Material provided:
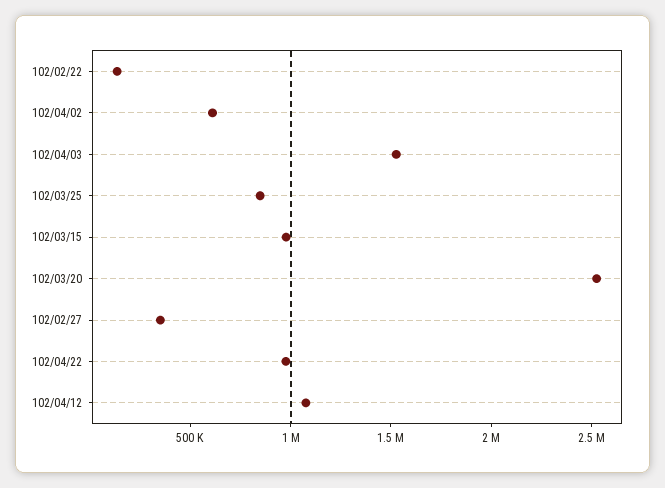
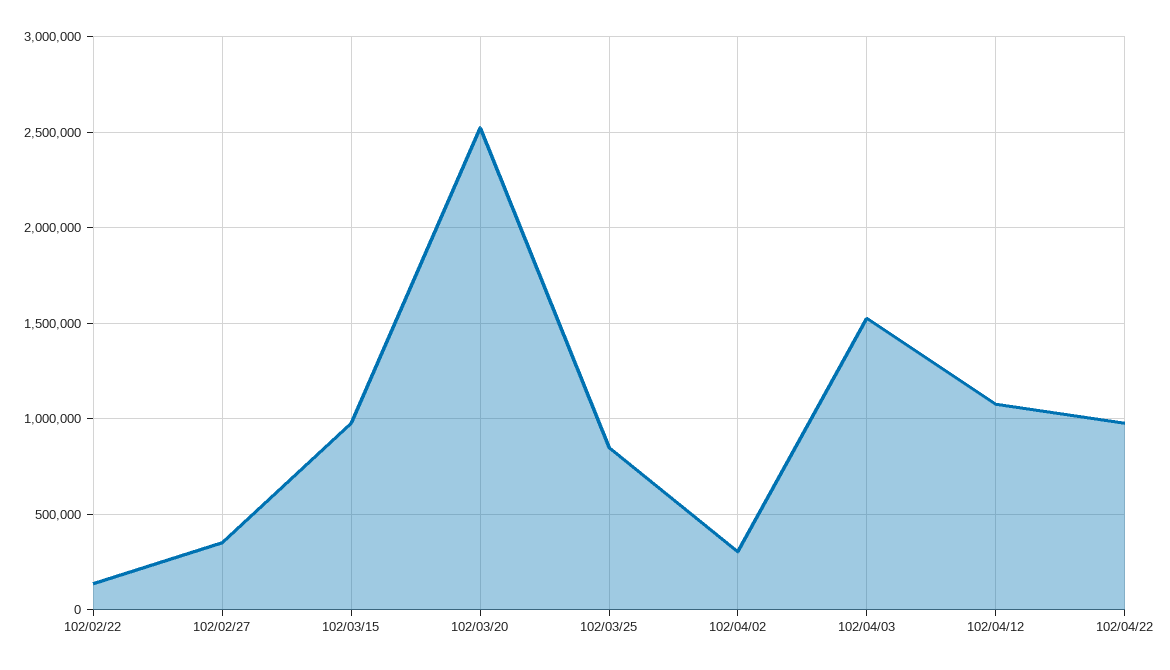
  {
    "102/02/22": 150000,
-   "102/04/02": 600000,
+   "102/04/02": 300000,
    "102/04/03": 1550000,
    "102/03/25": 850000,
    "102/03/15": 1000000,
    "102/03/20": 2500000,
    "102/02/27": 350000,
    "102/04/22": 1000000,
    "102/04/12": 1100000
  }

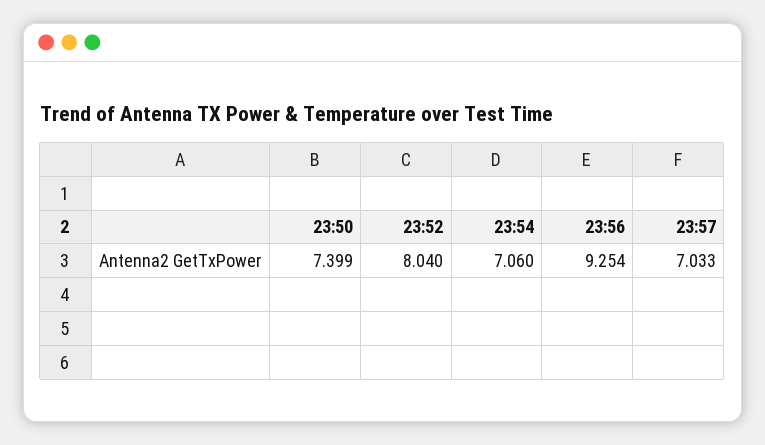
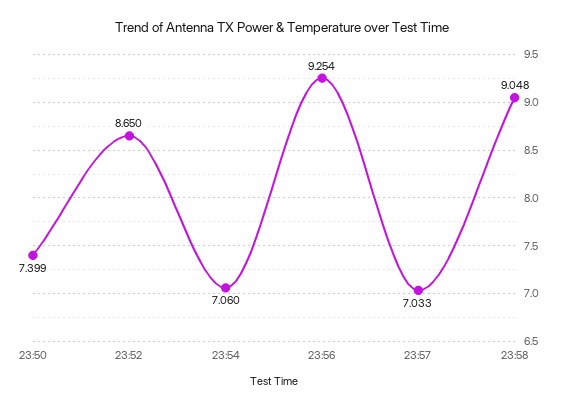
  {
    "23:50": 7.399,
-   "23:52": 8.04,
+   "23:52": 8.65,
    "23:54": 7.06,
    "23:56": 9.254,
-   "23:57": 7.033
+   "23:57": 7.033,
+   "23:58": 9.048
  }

Task goal: Your answer must be an exact copy of the listing, with every picture omitted.

Task output:
  {
    "102/02/22": 150000,
-   "102/04/02": 600000,
+   "102/04/02": 300000,
    "102/04/03": 1550000,
    "102/03/25": 850000,
    "102/03/15": 1000000,
    "102/03/20": 2500000,
    "102/02/27": 350000,
    "102/04/22": 1000000,
    "102/04/12": 1100000
  }

  {
    "23:50": 7.399,
-   "23:52": 8.04,
+   "23:52": 8.65,
    "23:54": 7.06,
    "23:56": 9.254,
-   "23:57": 7.033
+   "23:57": 7.033,
+   "23:58": 9.048
  }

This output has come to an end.